Prevenção Lucky Luke
Estado investe em medicamento para deixar de fumar.
Texto de Irina Fernandes
Lucky Luke nasceu de cigarro na boca, mas pouco antes de chegar aos 40 anos deixou de fumar. Em 1983, o ilustrador Morris ofereceu-lhe uma palha como substituto do vício, o que lhe valeu uma medalha de reconhecimento da Organização Mundial de Saúde. O Governo decidiu ajudar os portugueses a seguir-lhe o exemplo. A vareniclina – Champix, de nome comercial – medicamento indicado no combate aos sintomas da dependência de nicotina, passou a ser comparticipado em 1 de Janeiro deste ano. Como resultado, o seu consumo disparou para o dobro.

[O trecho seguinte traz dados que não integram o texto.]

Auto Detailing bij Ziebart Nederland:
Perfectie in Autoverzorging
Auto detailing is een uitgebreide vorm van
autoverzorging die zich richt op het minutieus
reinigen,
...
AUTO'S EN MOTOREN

A comunidade médica, particularmente nas especialidades mais directamente envolvidas no tratamento dos malefícios do tabaco, saúda esta política. Jaime Pina, vice-presidente da Fundação Portuguesa do Pulmão (FPP), é peremptório: «Este resultado é para nós um motivo de grande satisfação». Para o especialista em Imunoalergologia e Pneumologia, o recurso à vareniclina tem comprovação científica. «Os doentes que fazem o Champix têm uma percentagem muito razoável de taxa de sucesso no abandono do hábito de fumar. Portanto, estes números mostram que estamos no rumo certo».

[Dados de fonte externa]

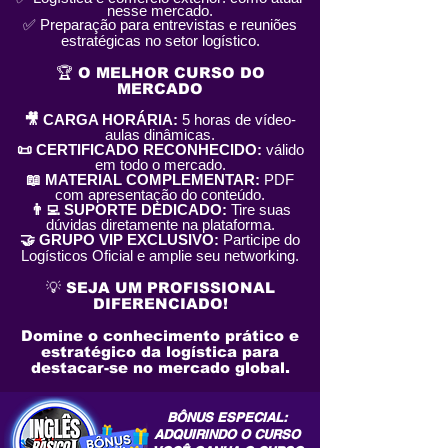
nesse mercado.
✅ Preparação para entrevistas e reuniões
estratégicas no setor logístico.
🏆 O MELHOR CURSO DO
MERCADO
🎥 CARGA HORÁRIA:
5 horas de vídeo-
aulas dinâmicas.
📜 CERTIFICADO RECONHECIDO:
válido
em todo o mercado.
📖 MATERIAL COMPLEMENTAR:
PDF
com apresentação do conteúdo.
👨‍💻 SUPORTE DEDICADO:
Tire suas
dúvidas diretamente na plataforma.
🤝 GRUPO VIP EXCLUSIVO:
Participe do
Logísticos Oficial e amplie seu networking.
💡 SEJA UM PROFISSIONAL
DIFERENCIADO!
Domine o conhecimento prático e
estratégico da logística para
destacar-se no mercado global.
BÔNUS ESPECIAL:
ADQUIRINDO O CURSO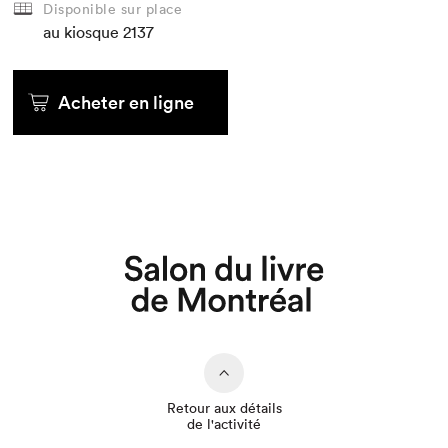
Disponible sur place
au kiosque
2137
Acheter en ligne
Que cherchez-vous?
Retour aux détails
de l'activité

O investimento do Estado, de acordo com a estimativa do CEFAR, rondou 358 mil euros, até ao final do mês de Maio, correspondentes ao escalão de comparticipação C (37%).
A FPP defende há muito políticas activas de apoio ao esforço dos fumadores. «Logo que saiu a Lei do Tabaco, em 2007, alertámos a Comissão de Saúde da Assembleia da República para a necessidade de se comparticipar estes medicamentos, porque são muito caros», recorda Jaime Pina. Uma embalagem de Champix, de 56 comprimidos de 1 miligrama, custa 82,75 euros. Com a comparticipação legal em vigor, que depende de receita médica, passou a custar ao utente 51,88 euros. «Como nós fazemos tratamentos, no mínimo, de quatro meses, o doente poupa pelo menos 120 euros», sublinha. A FPP defende que o Estado deve investir na cessação tabágica como faz em relação a outras toxicodependências. «A toxicodependência mais generalizada é a dos dois milhões de portugueses que fumam», considera o vice-presidente da FPP.